Provided text:
■ ■ ■ ■

**Importing Libraries and Data**

In [None]:
#Importing libraries
import pandas as pd
import statsmodels.api as sm
from sklearn.metrics import root_mean_squared_error
from statsmodels.tsa.stattools import acf
import matplotlib.pyplot as plt
from mySSA import mySSA
import numpy as np
import warnings
import gc
import os
import sys

#Ignoring warnings
warnings.filterwarnings("ignore")

#Reading in the data and extracting unique account values
BoostedTransactions = pd.read_csv("Boosted Transaction Dataset.csv")
AccountIDs = BoostedTransactions["AccountId"].values
UniqueAccounts = set(AccountIDs)

#Converting transaction dates to months
BoostedTransactions["TransactionDate"] = pd.to_datetime(BoostedTransactions["TransactionDate"])
BoostedTransactions["TransactionDate"] = BoostedTransactions["TransactionDate"].dt.to_period("M").dt.to_timestamp()

#Grouping transactions by account and month and summating each grouping's net transaction amount
GroupedSumOfTransactionsByAccountAndMonth = BoostedTransactions.groupby(by=["AccountId", "TransactionDate"]).agg(["sum"])["Amount"]
print(GroupedSumOfTransactionsByAccountAndMonth)

#Creating a list to store all accounts' time series in
DataFrames = []

#Imputing 0 values into the gaps in each account's time series
for i in range(0, len(UniqueAccounts)):
  ResetDataFrame = GroupedSumOfTransactionsByAccountAndMonth.reset_index()
  TimeSeries = ResetDataFrame[ResetDataFrame["AccountId"] == list(UniqueAccounts)[i]]
  TimeSeries = TimeSeries.set_index("TransactionDate")

  TimeSeries = TimeSeries.resample("MS").sum()
  for j in range(0, len(TimeSeries)):
    if TimeSeries.iloc[j]["AccountId"] == 0:
      TimeSeries.at[TimeSeries.index[j], "AccountId"] = list(UniqueAccounts)[i]

  DataFrames.append(TimeSeries)

#Combining all accounts' time series into a new grouped dataset
NewGroupedDataset = pd.concat(DataFrames)
NewGroupedDataset = NewGroupedDataset.reset_index()
NewGroupedDataset = NewGroupedDataset.set_index(["AccountId", "TransactionDate"])
print(NewGroupedDataset)

#Calculating the cumulative transaction sum over the time period for each account
GroupedCumulativeSumOfTransactionsByAccountAndMonth = NewGroupedDataset.groupby(level=0).cumsum().reset_index()
print(GroupedCumulativeSumOfTransactionsByAccountAndMonth)

                                                          sum
AccountId                            TransactionDate         
0003a5ae-0c77-4372-b44d-882ef9874a28 2019-05-01      -5541.31
                                     2019-06-01      -3601.46
                                     2019-07-01       3151.74
                                     2019-08-01      -4801.13
                                     2019-09-01       3890.05
...                                                       ...

■ ■ ■ ■

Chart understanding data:

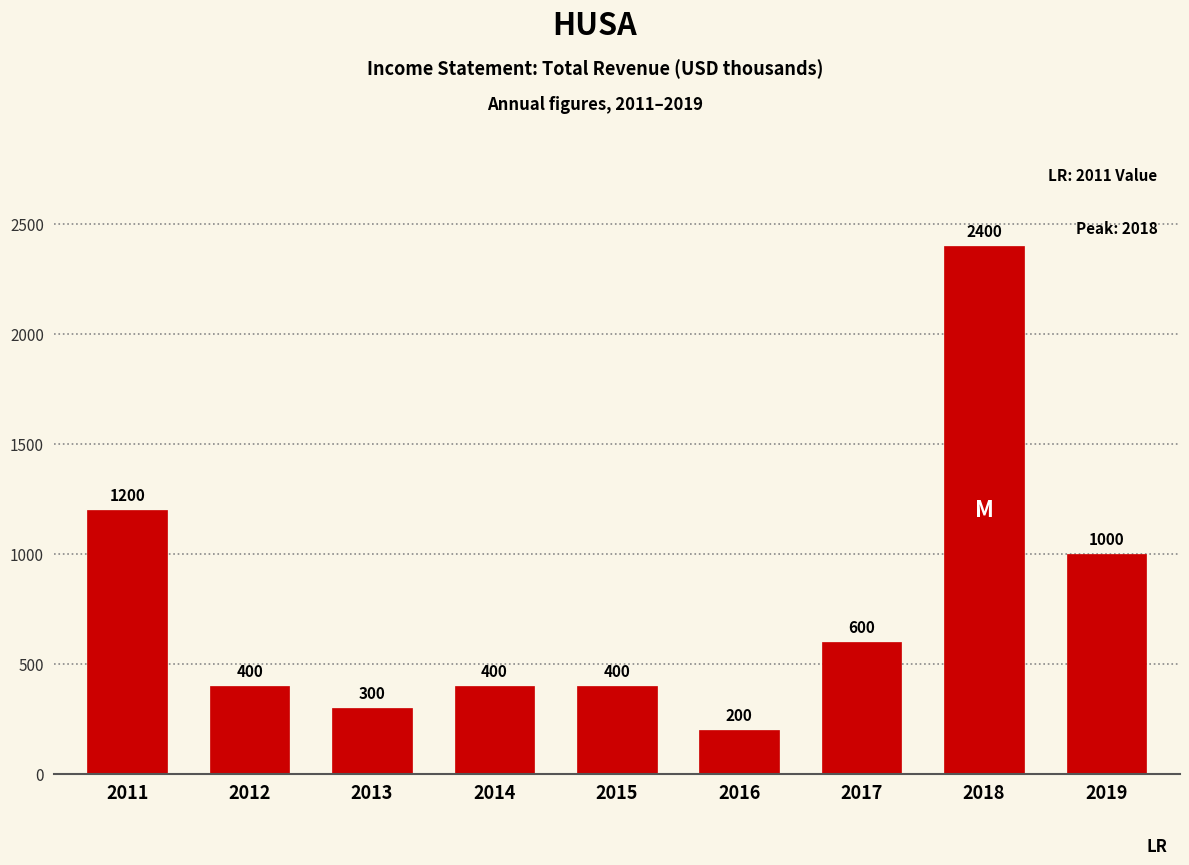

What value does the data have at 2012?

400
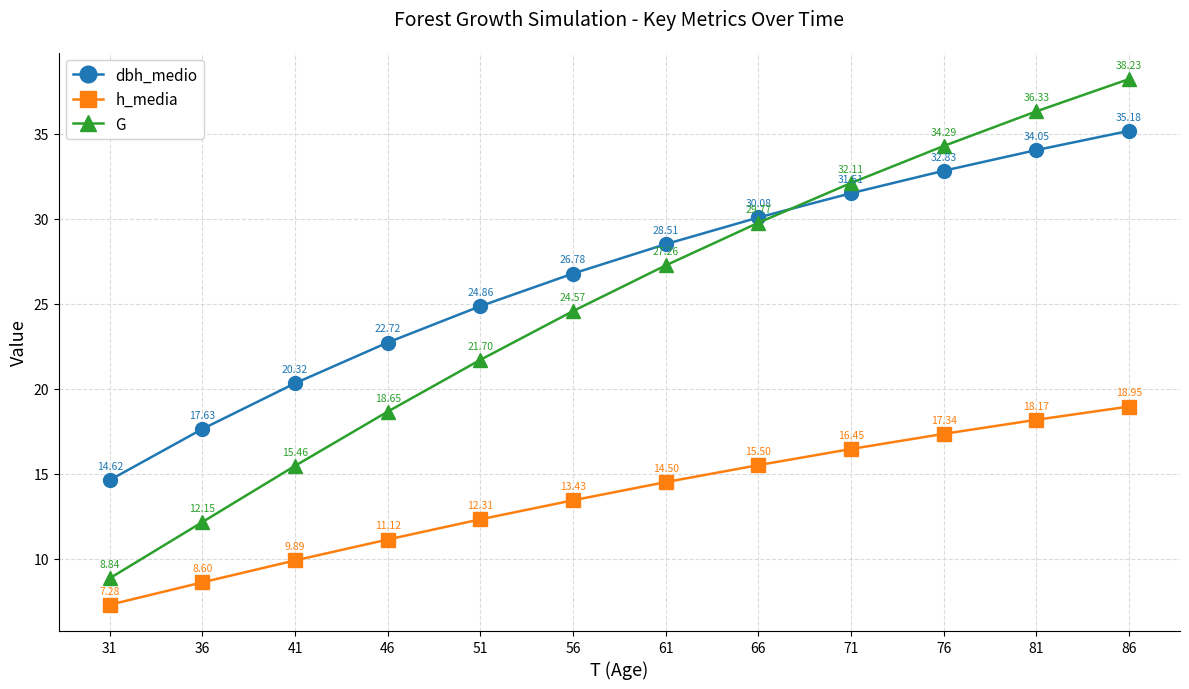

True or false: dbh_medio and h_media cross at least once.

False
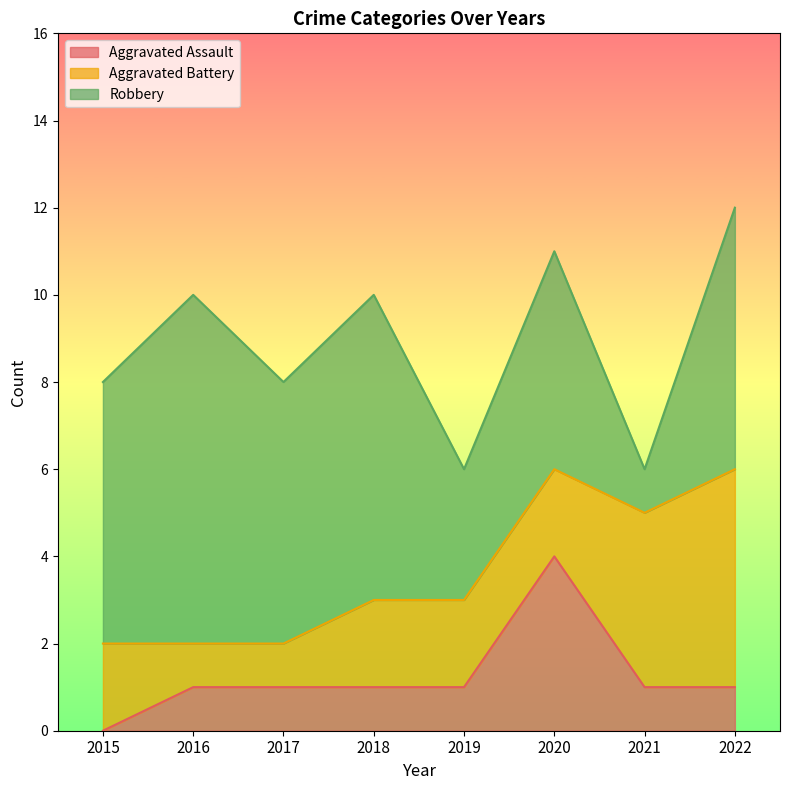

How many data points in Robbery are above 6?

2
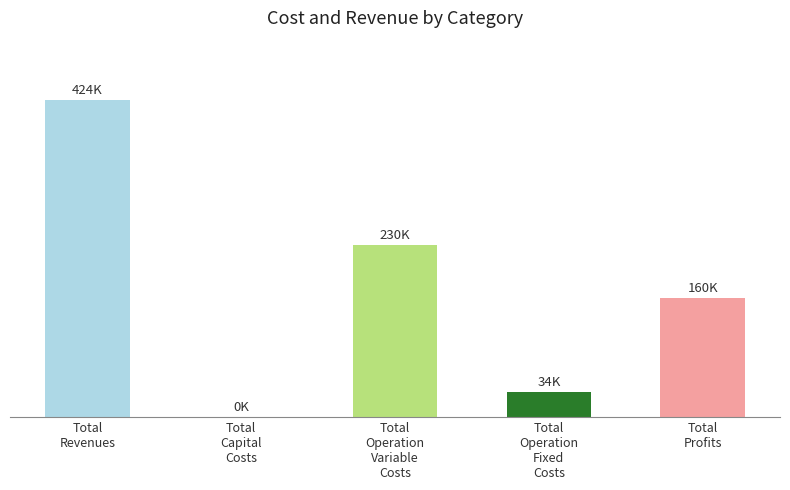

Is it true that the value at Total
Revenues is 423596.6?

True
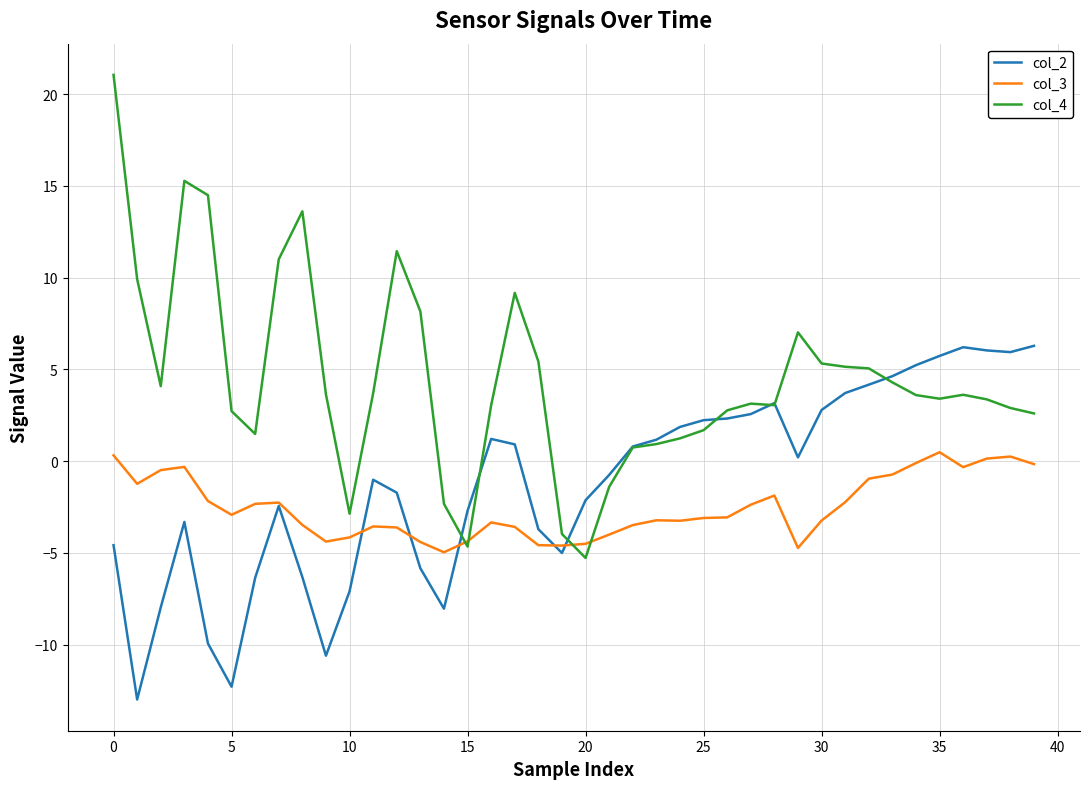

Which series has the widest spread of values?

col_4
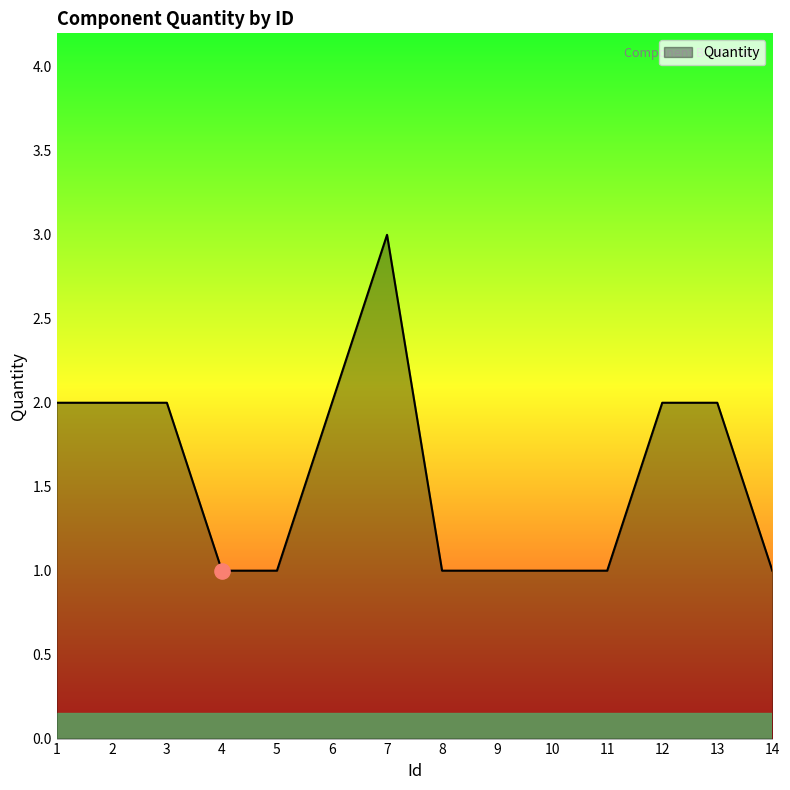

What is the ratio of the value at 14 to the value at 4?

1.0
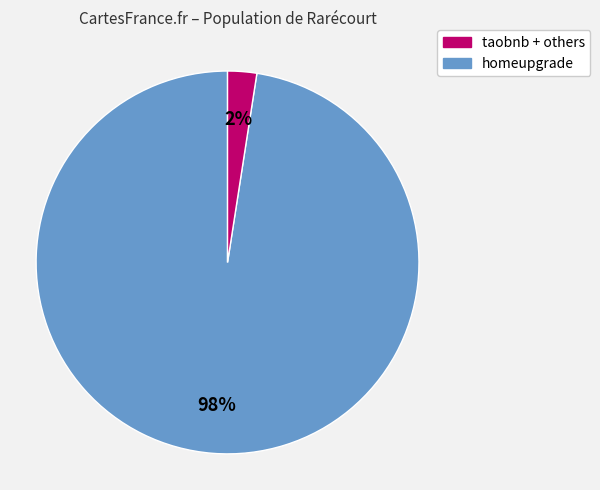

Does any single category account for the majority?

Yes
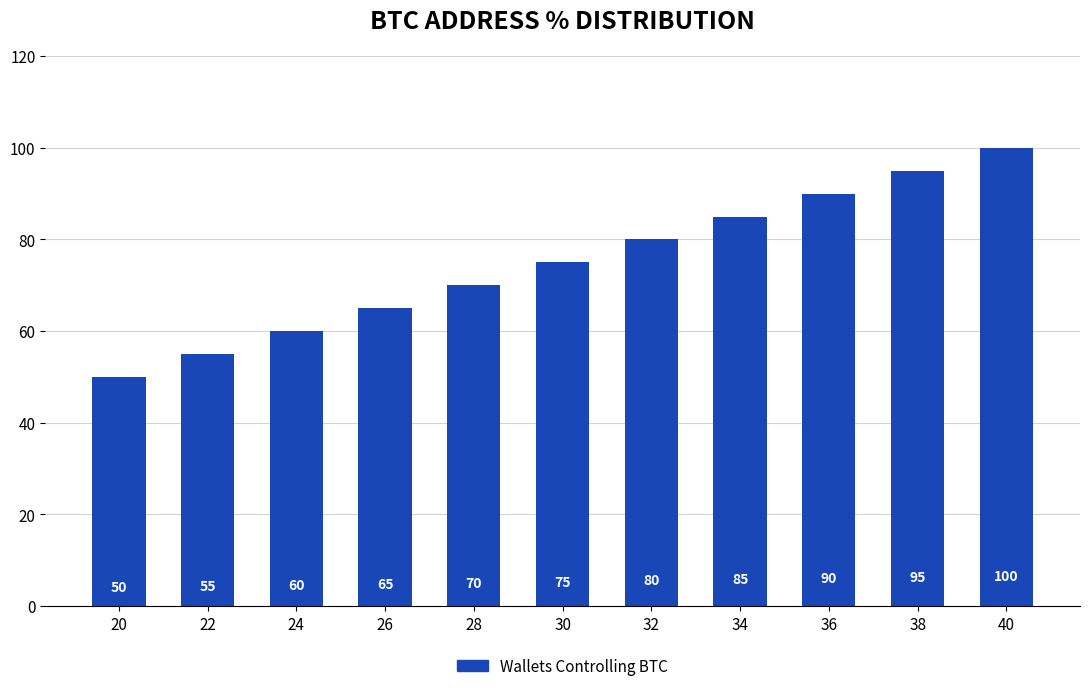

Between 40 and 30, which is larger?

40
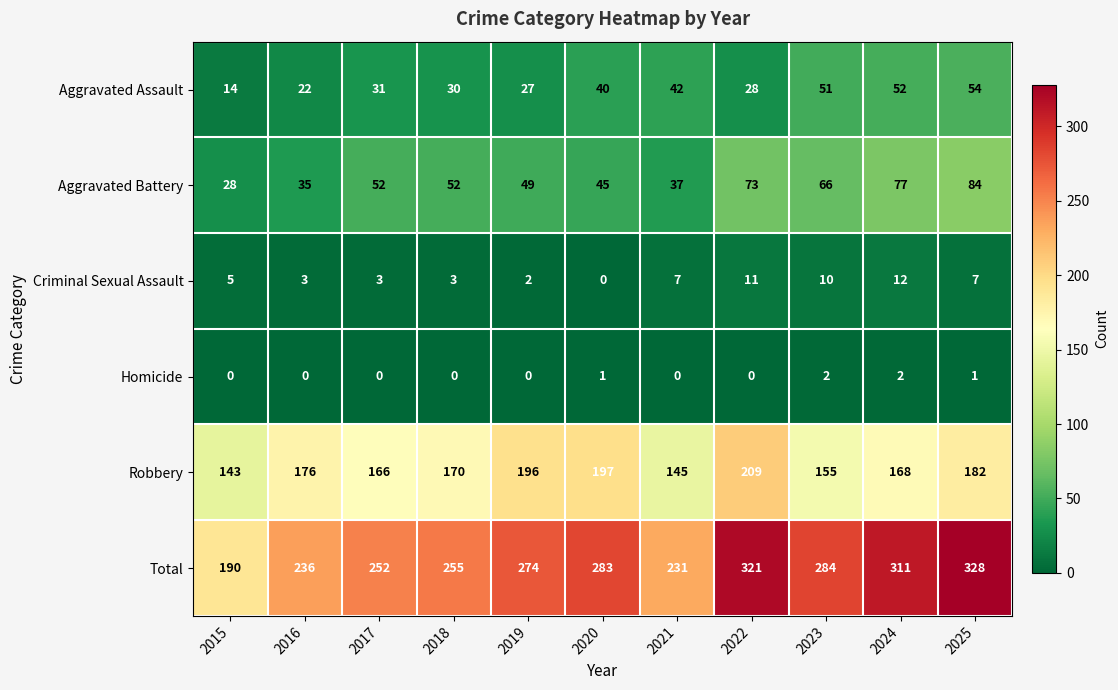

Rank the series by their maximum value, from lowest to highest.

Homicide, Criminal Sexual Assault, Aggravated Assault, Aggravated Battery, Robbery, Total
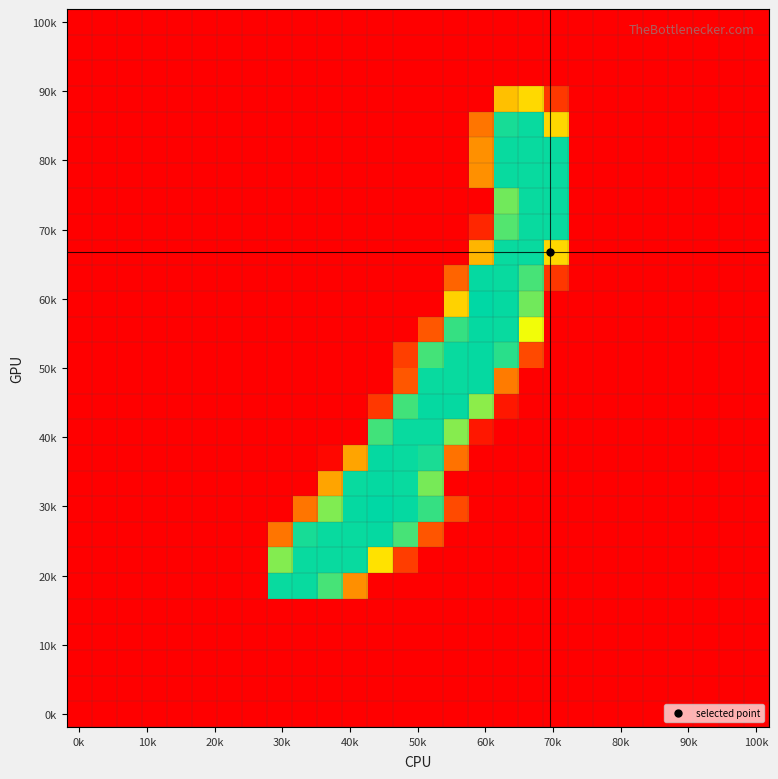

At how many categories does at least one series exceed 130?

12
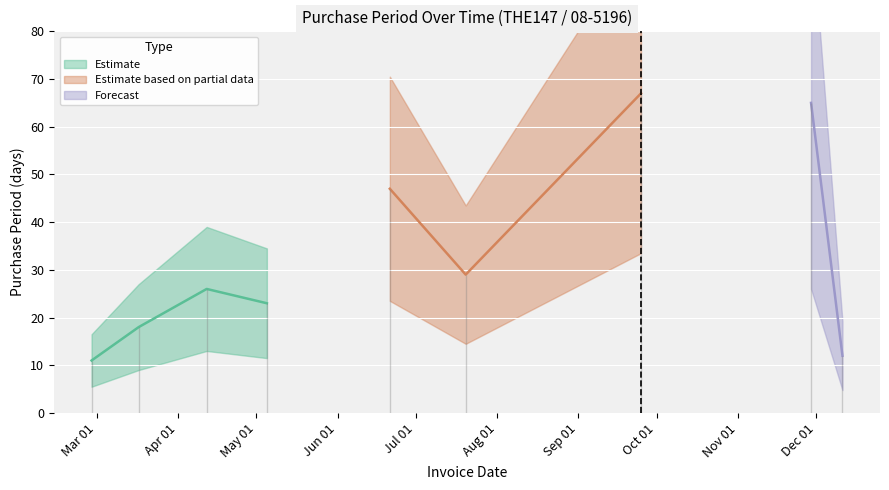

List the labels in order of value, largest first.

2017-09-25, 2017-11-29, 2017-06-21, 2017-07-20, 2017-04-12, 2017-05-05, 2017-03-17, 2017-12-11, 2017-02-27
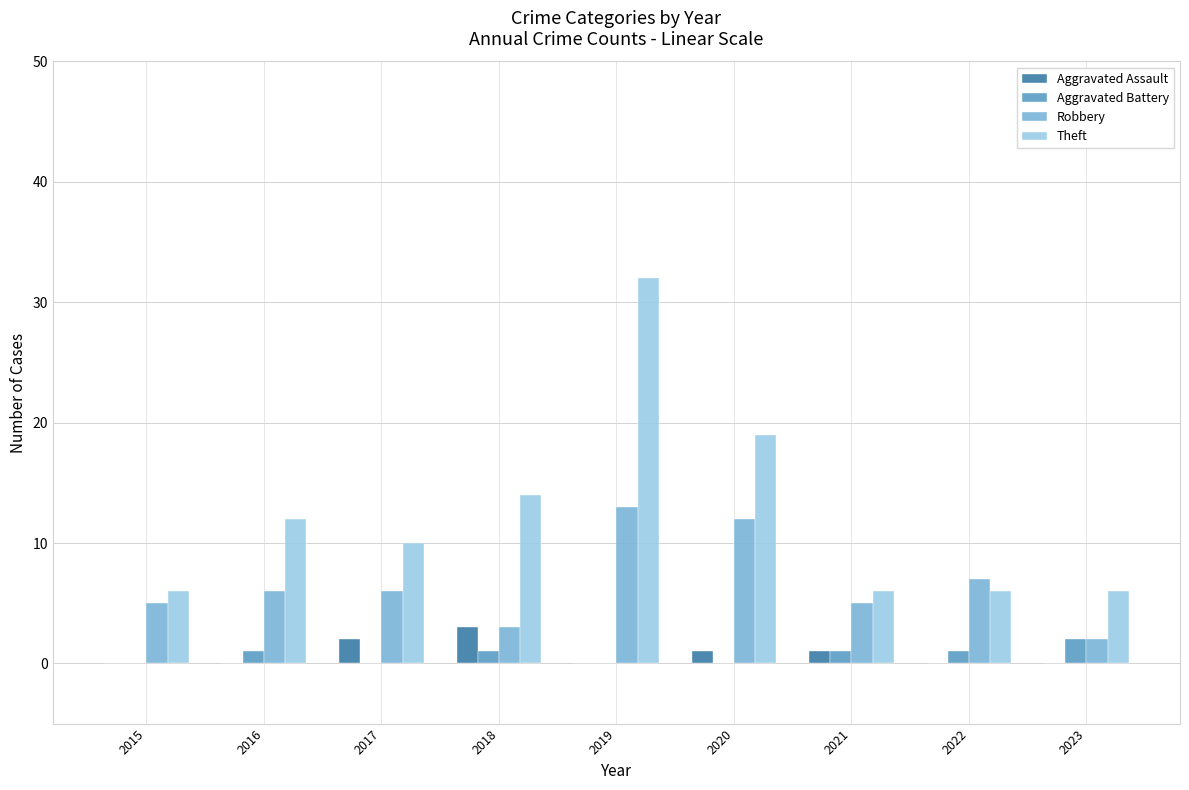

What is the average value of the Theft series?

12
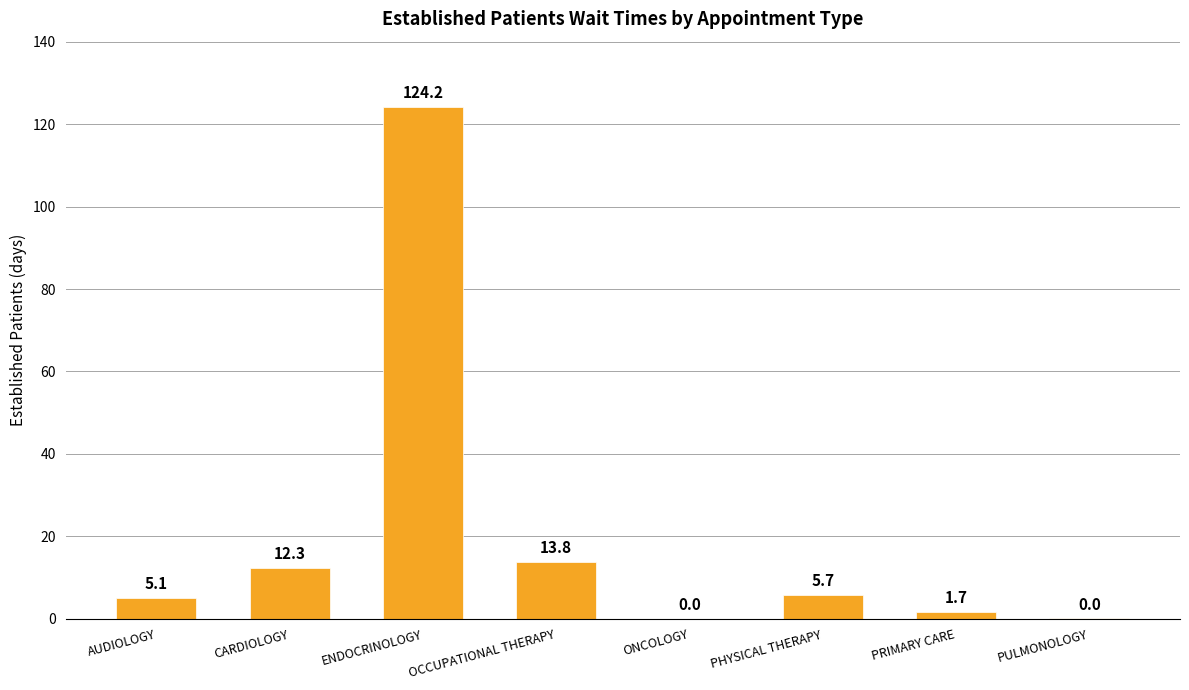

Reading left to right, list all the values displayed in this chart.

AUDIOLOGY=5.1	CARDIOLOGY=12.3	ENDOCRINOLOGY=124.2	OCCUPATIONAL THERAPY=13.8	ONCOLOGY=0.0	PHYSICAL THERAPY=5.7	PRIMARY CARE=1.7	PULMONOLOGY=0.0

■ ■ ■ ■

What to work on:
**1)** In the notebook code, list every alias assigned with "as" in the import statements, along with the module each one stands for.
**2)** From the notebook code, set down verbatim everything from "#Converting transaction dates" down to "print(GroupedSumOfTransactionsByAccountAndMonth)".
The listing has no role in this work.

Results for each task:
**1)**
- pd: pandas
- sm: statsmodels.api
- plt: matplotlib.pyplot
- np: numpy

**2)**
#Converting transaction dates to months
BoostedTransactions["TransactionDate"] = pd.to_datetime(BoostedTransactions["TransactionDate"])
BoostedTransactions["TransactionDate"] = BoostedTransactions["TransactionDate"].dt.to_period("M").dt.to_timestamp()

#Grouping transactions by account and month and summating each grouping's net transaction amount
GroupedSumOfTransactionsByAccountAndMonth = BoostedTransactions.groupby(by=["AccountId", "TransactionDate"]).agg(["sum"])["Amount"]
print(GroupedSumOfTransactionsByAccountAndMonth)